Cross cultural competence
Understanding your own culture and the culture of the children you teach offers an important step toward better care and learning. So how can you acquire this understanding?
Cross cultural competence is something we all should be striving for. It is the key to working effectively with all children and their families and requires us to:
–be self aware—to understand ourselves, our culture, our biases, and our level of curiosity about getting to know others
–have an open attitude and awareness of others and be able to appreciate differences as well as similarities
–develop a knowledge and understanding of the cultures of the children and families we teach
–be able to adapt our communication and teaching style to different individuals, groups, and cultures
Cross cultural competence is an asset-based approach. At its heart is the belief that every child is unique and interacts differently with the world, and it embraces the idea that all children have knowledge, beliefs, and patterns of interaction that teachers can build on to teach new concepts and skills.
So how do we recognize and teach children with different skills, knowledge, and abilities if what they’ve learned so far in their home culture doesn’t apply to ours? Your interest shows you care about them. When you make positive observations and ask questions about things that are unique to them, you help them to become more open to learning.
Equitable is an adjective that means fair or impartial, and equitable practice means providing the support that each child and family need. Equity in early childhood education requires eliminating obstacles to opportunity regardless of children’s gender, family background, language, and economic status. Knowing each child’s preferences and strengths will allow you to offer a program that reinforces and integrates the children’s interests and strengths. Do you know what engages each child? Where each one’s talents lie? Whether they feel comfortable in structured settings? In large or small groups?
Families are a powerful source of information—they naturally pass along the ways that people in their culture use to survive and succeed. Children’s interactions with their family often act as the archetype of how to behave by demonstrating a variety of cultural rules, expectations, and taboos. Try to find out what’s important to each family—their cultural norms, values, traditions, and goals. What do they want their child to learn?
It is up to you to ensure that children think differences are positive. Spend time modeling and teaching them how to notice, appreciate, and support others. Fill your shelves with books featuring diverse children and families and encourage open discussion about the similarities and differences among the children in the class. Teach them that it is our differences that make us special.

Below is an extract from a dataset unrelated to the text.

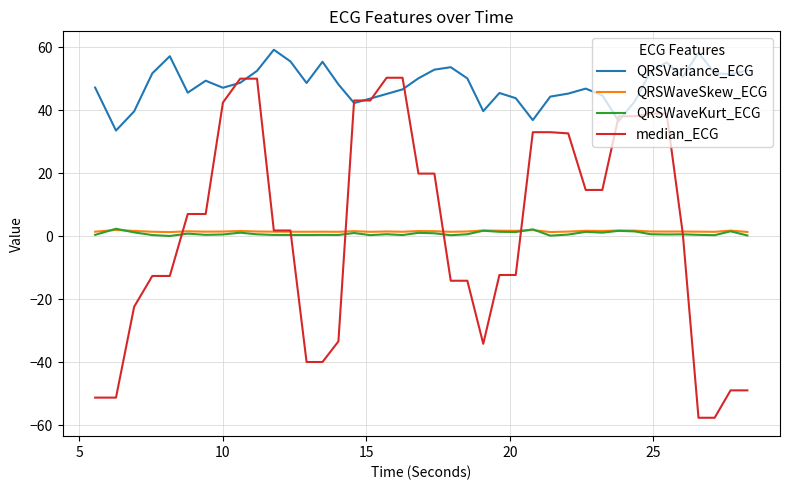

True or false: QRSVariance_ECG and QRSWaveSkew_ECG intersect in this chart.

False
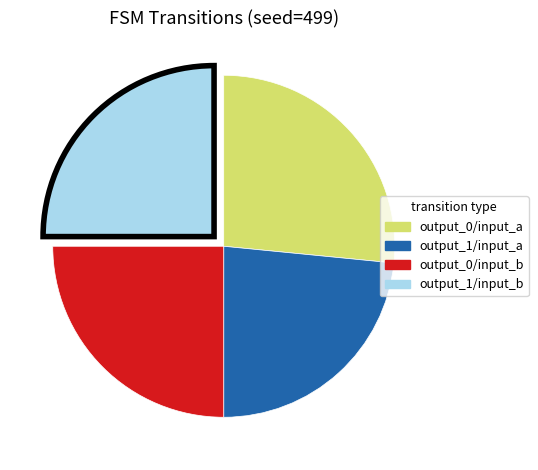

True or false: output_1/input_a accounts for 23% of the total.

True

Be aware of the children’s interactions. Are they treating each other differently based on race, ethnicity, or gender? Work with them to resolve the issue and use these situations to inspire your story selection, activities, and projects. When the children know that difference is a good thing, they feel more comfortable asking questions and talking about the differences they notice in themselves and in the people in their lives. And when you discuss race, ethnicity, disabilities, LGBTQ families, and even issues like weight and poverty, you are working to prevent biases from forming.
Understanding the impact of your own cultural background as well as that of the children is a process, and it will take time to recognize and work through your patterns of thinking. The ultimate objective is to make sure that every child comes away with a strong sense of self-awareness and pride in who he or she is.